Directive: Can you convert the rows below, starting with the line with "What value does" and going on through the line with "What is the", into a JSON list of strings with one string per line? Leave out blank lines and the pictures.

Available data:

····················

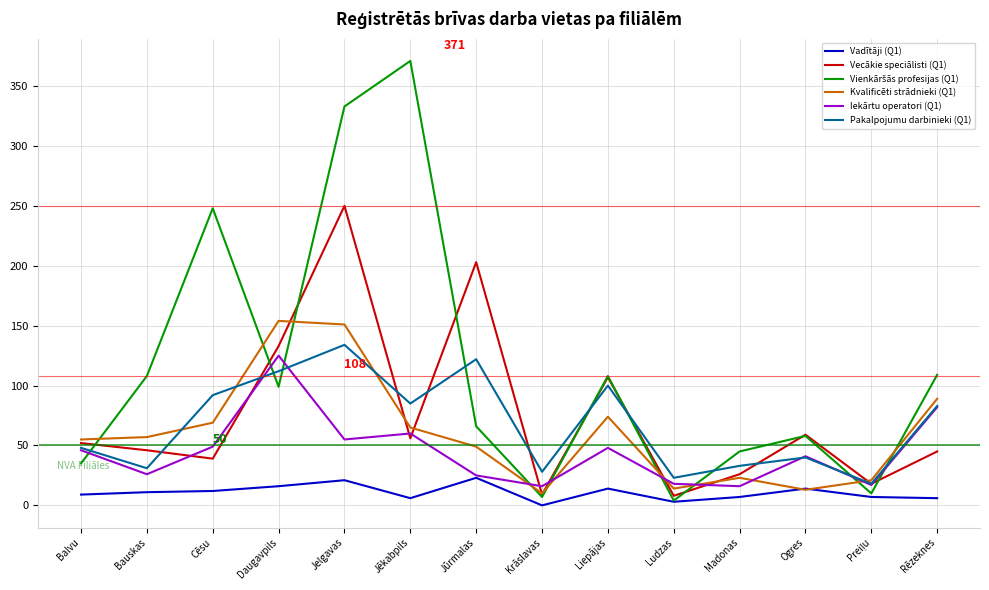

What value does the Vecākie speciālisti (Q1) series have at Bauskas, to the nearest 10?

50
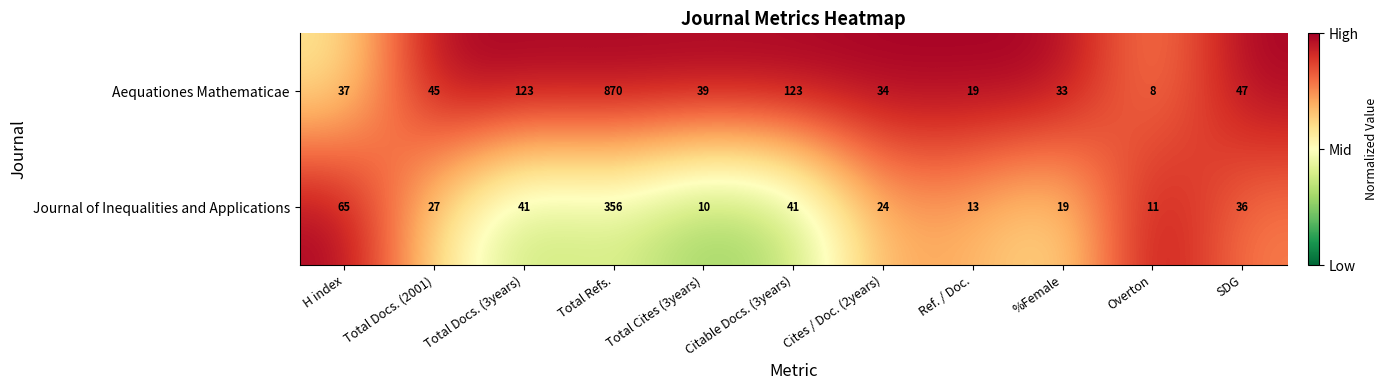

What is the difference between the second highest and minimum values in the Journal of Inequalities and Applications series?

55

····················

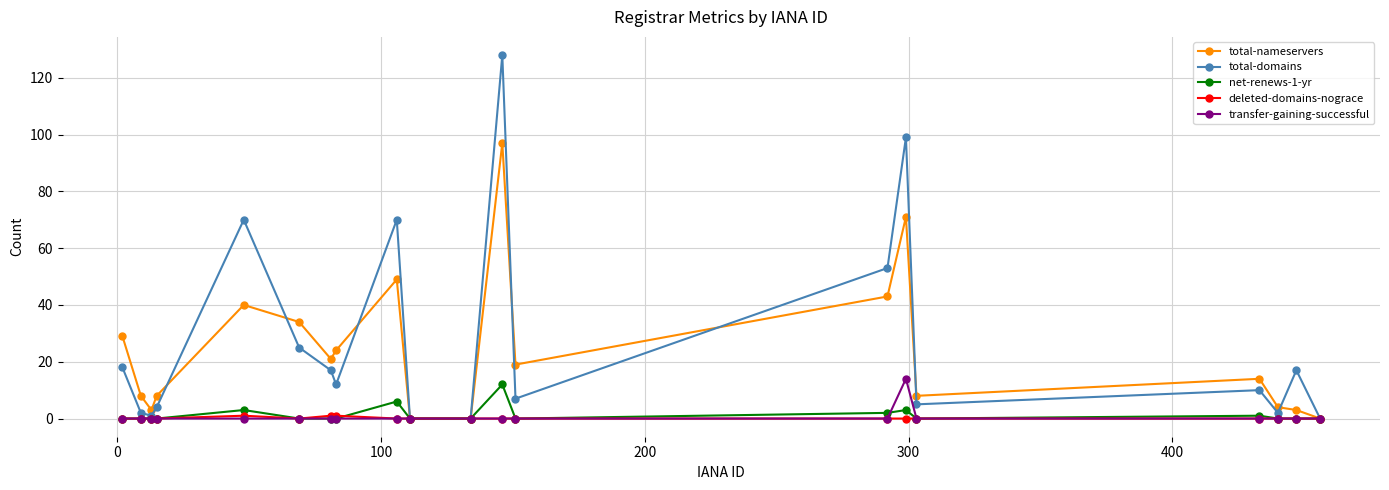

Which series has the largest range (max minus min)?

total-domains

····················

Your response:
[
  "What value does the Vecākie speciālisti (Q1) series have at Bauskas, to the nearest 10?",
  "50",
  "What is the difference between the second highest and minimum values in the Journal of Inequalities and Applications series?"
]